- Designer Rosario Parrinello & Minacciolo
Mina Mare | Kitchen
Steel kitchen with a breakfast bar tiled in lava stone
A novel worktop that evokes the tradition of Italian master craftsmen. This is the new functional/aesthetic addition to the Mina mare kitchen, the popular multifunctional island from the Treviso-based company Minacciolo, which combines tradition with cutting-edge technology.
Modern lines, contemporary style, and sophisticated harmony are just a few of the phrases that could be used to describe this new option for the Minà kitchen. The multifunctional island offers a different concept, a design that returns texture to the kitchen, enhancing tactile feel while also providing visual appeal. A coveted new addition.
Minà features a pewter-plated steel worktop combined with a breakfast bar tiled in lava stone. This exquisite artisanal product is made by laying Sicilian glazed volcanic stone tiles over a water-repellent support. The stone is quarried from the bottom of lava flows at the foot of Mt. Etna, and crafted to create tiles in custom sizes.

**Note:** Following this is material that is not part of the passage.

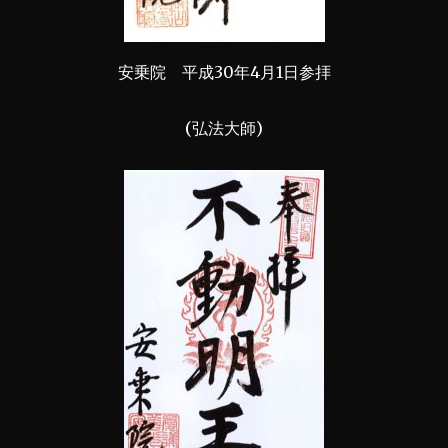
安乗院 平成30年4月1日参拝
(弘法大師)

The final step in the extraordinary production process is hand-decorating the tiles using special artistic techniques. The result is a product that is highly resistant to chemical, physical and mechanical stress, as well as freezing, wear, and stains, making the kitchen worktop a work of art that offers excellent technical performance.

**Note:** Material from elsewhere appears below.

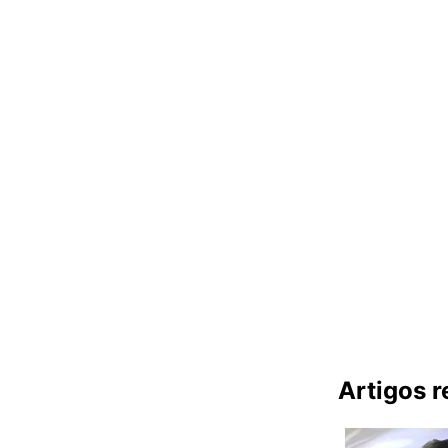
Artigos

This unmistakable and original worktop is the perfect complement to the black graphite embossed steel used for the Minà island. A kitchen unparalleled in terms of design, materials and worktop options, which Minacciolo always selects from among the finest Made in Italy products.

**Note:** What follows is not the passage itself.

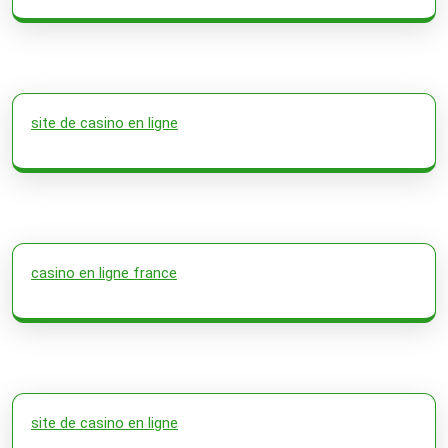
site de casino en ligne
casino en ligne france
site de casino en ligne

The first step in producing a glazed volcanic stone product involves choosing the volcanic stone support, which must come from the bottom of the lava flow rather than the surface. The stone is quarried from the bottom of the lava flow at the foot of Mt. Etna and the formless rock is then worked to produce tiles of the desired size. The compact grey stone tiles are then prepared for transfer to the artistic department. The stone tiles are covered with a layer of ceramic glaze approximately 3 mm thick, and dried for at least 12 hours. The next step in the production process is decoration using special artistic techniques. The final, equally long step is firing the tiles at a temperature of about 1000° for approximately 24 hours, which fuses the glaze and the colors of the decoration to the volcanic stone to create a single piece.